Acoustic resonance in high pressure discharge lamps

Summary form only given. Nowadays, the rational use of energy is getting a priority for most countries. As the lighting often accounts for an important part of the total energy consumption, much research is needed to improve its management. The design of new generation electronic ballasts offers interesting possibilities in this field but the coupling with discharge lamps and its characteristic electrical behavior is critical. S. Epron (1999) experimentally underlined the effect of the power supply on the acoustic resonance in the bulk of high pressure mercury and sodium lamps.

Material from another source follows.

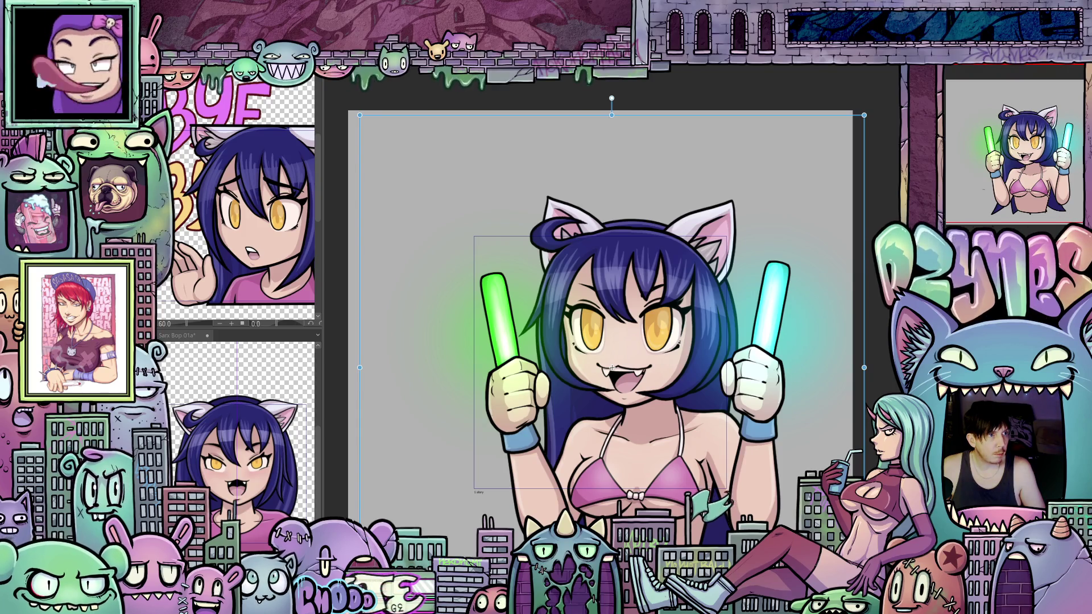
pyautogui.moveTo(611, 368); pyautogui.dragTo(595, 340)
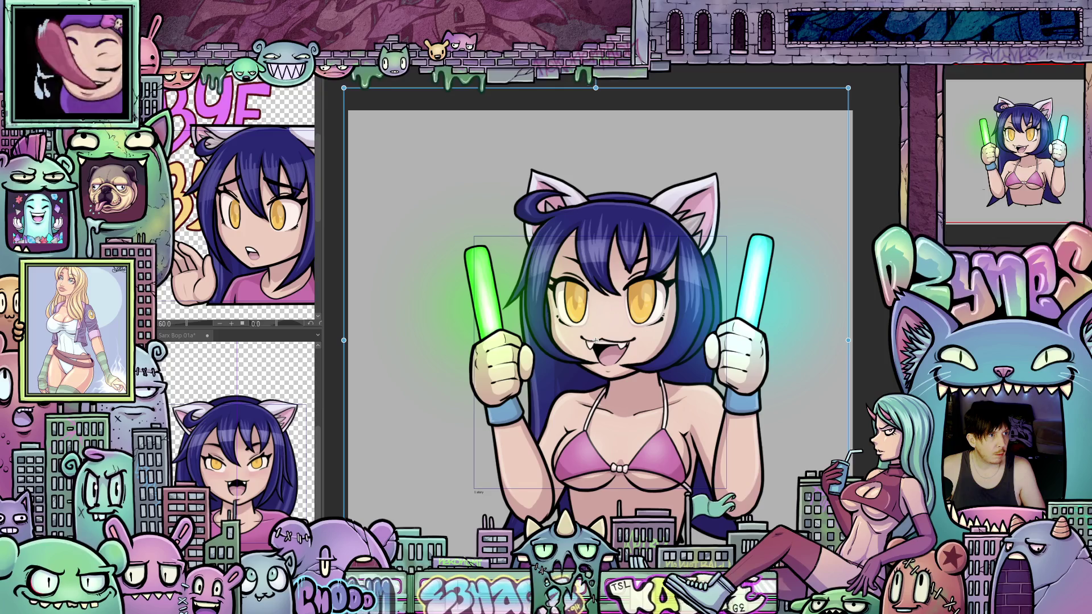
pyautogui.moveTo(595, 340); pyautogui.dragTo(596, 338)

The propagation of acoustic waves in the plasma can cause the deformation of the arc and, in extreme situations, the destruction of the vessel. The aim of that work is to determine the influence of the cathode sheath on the excitation of the acoustic modes. Assuming that a high pressure mercury lamp is supplied by a constant current on which is superimposed a sine wave perturbation at various frequencies, the momentum exchanged by electrons accelerated in the sheath can cause an overpressure of 100Pa as an order of magnitude. This overpressure is located in the near cathode region and implies the propagation of an acoustic wave in the bulk. This magnitude of overpressure is generally too low to produce an arc modification but if the excitation frequency corresponds to an acoustic resonance mode, then the pressure achieves high values at antinodes and arc modifications can be observed. Another influence of the power excitation on the acoustic resonance is the transition of the cathode mode from the diffuse to hot spot mode. Experimentally, in the cathode diffuse mode, an excitation of acoustic resonance is generally reversible but as soon as the arc switches to the hot spot cathode mode, the high speed random motion of the spot results an important excitation of several azimuthal modes and an unstable deformation of the arc can be observed. This nonlinear phenomenon is characterized by a hyst- resis as the excitation threshold differs from the deexcitation one. The study of the acoustic resonance and the understanding of its stimulation are very important steps to improve the coupling with new power supplies. Indeed, lamps are more and more submitted to various frequencies or wave forms.